Fourier Sliced-Wasserstein Embedding for Multisets and Measures
Tal Amir, Nadav Dym
TL;DR
The Fourier Sliced-Wasserstein embedding (FSW) provides a provably injective, near-bi-Lipschitz Euclidean embedding for finite multisets and distributions in $\mathbb{R}^d$, enabling efficient learning on non-Euclidean data. By projecting inputs onto random 1D directions and sampling the Fourier transform of their quantile functions, FSW exactly captures the sliced-Wasserstein geometry in expectation and offers strong finite-dimensional guarantees: $m \ge 2Nd+1$ suffices for multisets and $m \ge 2Nd+2N-1$ for distributions. The embedding is computationally efficient, with complexity $\mathcal{O}(mNd + mN\log N)$, and it outperforms prior methods such as PSWE in preserving distances and supporting learning tasks; it also improves the robustness of PointNet when max-pooling is replaced by FSW. However, a bi-Lipschitz Euclidean embedding of all finite distributions is provably impossible, underscoring that FSW achieves near-optimal metric guarantees within finite dimensions and practical constraints. The work demonstrates meaningful improvements in learning tasks involving multisets and paves the way for integrating FSW into graph neural networks and broader transport-based metrics.
Abstract
We present the Fourier Sliced-Wasserstein (FSW) embedding - a novel method to embed multisets and measures over R^d into Euclidean space. Our proposed embedding approximately preserves the sliced Wasserstein distance on distributions, thereby yielding geometrically meaningful representations that better capture the structure of the input. Moreover, it is injective on measures and bi-Lipschitz on multisets - a significant advantage over prevalent methods based on sum- or max-pooling, which are provably not bi-Lipschitz, and, in many cases, not even injective. The required output dimension for these guarantees is near-optimal: roughly 2Nd, where N is the maximal input multiset size.

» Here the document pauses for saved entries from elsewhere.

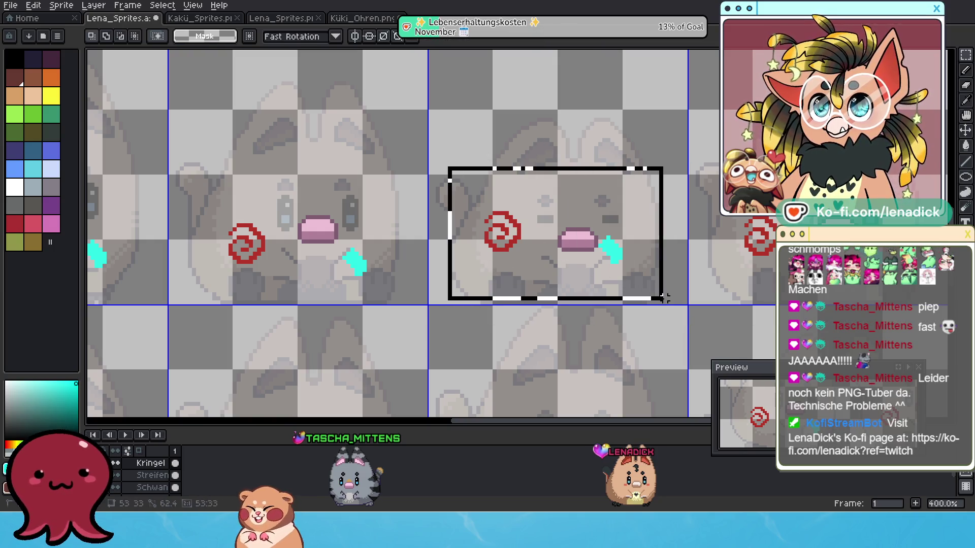
key("Down")
key("Down")
key("Down")
key("Down")
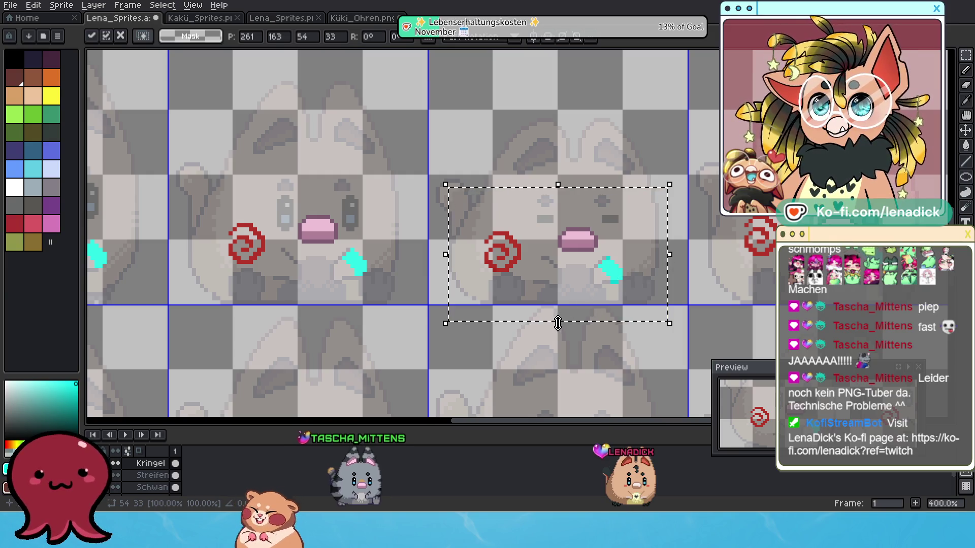
left_click_drag(558, 323, 561, 320)
key("Down")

Furthermore, we prove that it is impossible to embed distributions over R^d into Euclidean space in a bi-Lipschitz manner. Thus, the metric properties of our embedding are, in a sense, the best possible. Through numerical experiments, we demonstrate that our method yields superior multiset representations that improve performance in practical learning tasks. Specifically, we show that (a) a simple combination of the FSW embedding with an MLP achieves state-of-the-art performance in learning the (non-sliced) Wasserstein distance; and (b) replacing max-pooling with the FSW embedding makes PointNet significantly more robust to parameter reduction, with only minor performance degradation even after a 40-fold reduction.